INMO opposes plan for more beds in Dingle Hospital
HSE proposals to provide more beds at the West Kerry Community Hospital in Dingle are bad for both staff and patients, according to the INMO which is resisting the move.
The hospital, which was built at a cost of €16.4 million, has never operated at full capacity since it opened in October 2010. The hospital has a capacity of 54 beds but just 46 beds are currently in use. However, the eight unused beds were commissioned and registered with HIQA last September and the HSE now plans to bring them into use in response to huge local demand for care facilities for the elderly.
This move is being resisted by the INMO, which represents nurses at the hospital.
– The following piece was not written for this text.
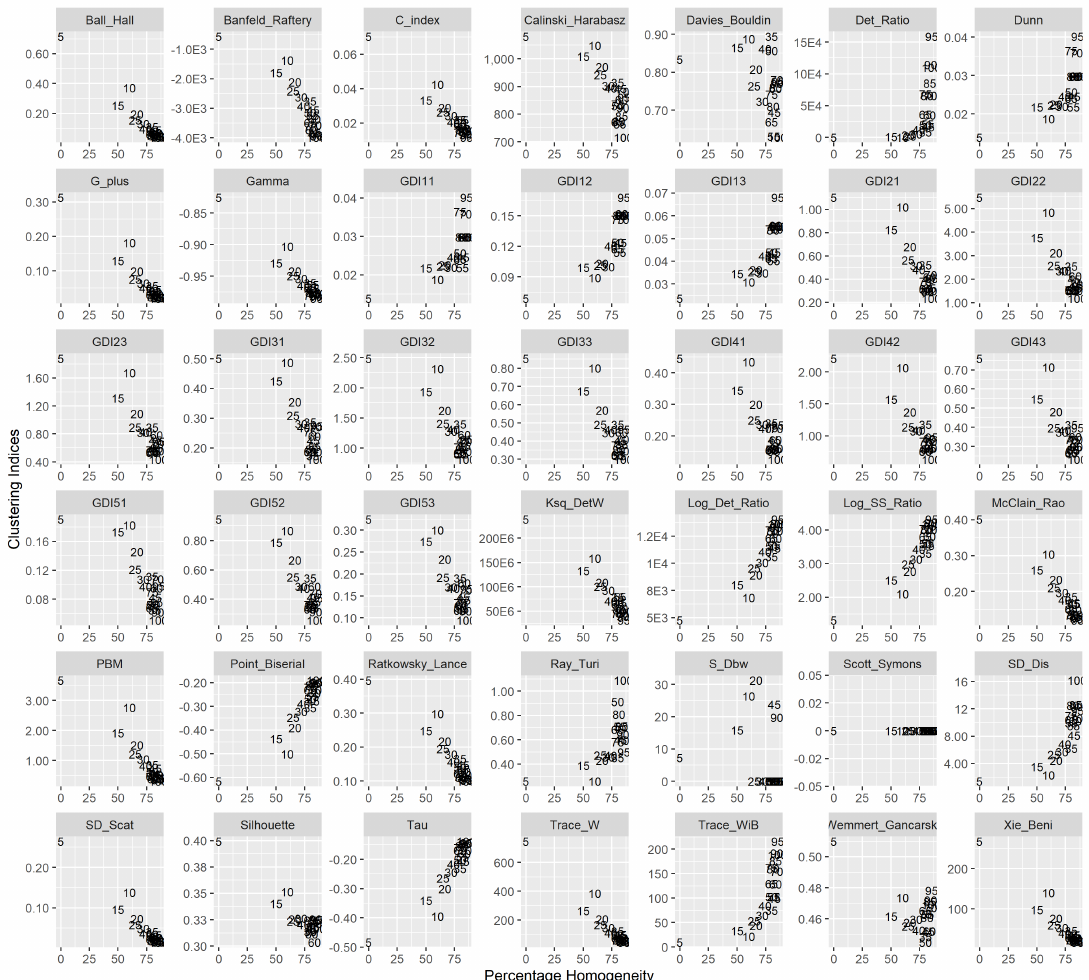
Figure 6. Performance of cluster validity indices in Prairie region—Spring Season. The numbers indicate the percentage homogeneity for the number of clusters in the x-axis and index value on the y-axis. The scientific notation ‘E’ used in labels of y-axis represent ‘10 to the power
The INMO insists that increasing patient numbers, without a matching increase in the number of nurses, will put intolerable pressure on staff and will impact negatively on the quality of patient care.
A HSE spokesperson said this week that, “management is seeking to reach agreement with the INMO in relation to staffing and rosters and has sought the assistance of the WRC [ Workplace Relations Commission] in order to resolve this issue and increase the capacity from 46 to its full capacity of 54.”
The dispute will be discussed at a meeting of the WRC this Thursday and at that meeting the INMO is going to seek an independent evaluation of appropriate staffing levels at the hospital.
INMO Industrial Relations Officer Michael Dineen told The Kerryman that the INMO and the HSE had an agreement in 2010 for 46 beds and the equivalent of 18.5 nursing posts in the hospital. However, he said the HSE now plans to open eight more beds at the hospital while reducing staff numbers to 18.
He said this was a “purely economic response to the delivery of care”, which would put too much pressure on staff and would deny patients proper care.
Mr Dineen added that, last July, Dingle Hospital staff themselves devised a roster to give what they felt would be a better work – life balance. “They’re continuing that arrangement but we have huge concerns about HSE proposals to open additional beds with staffing levels that would be lower than those agreed in 2010,” he said.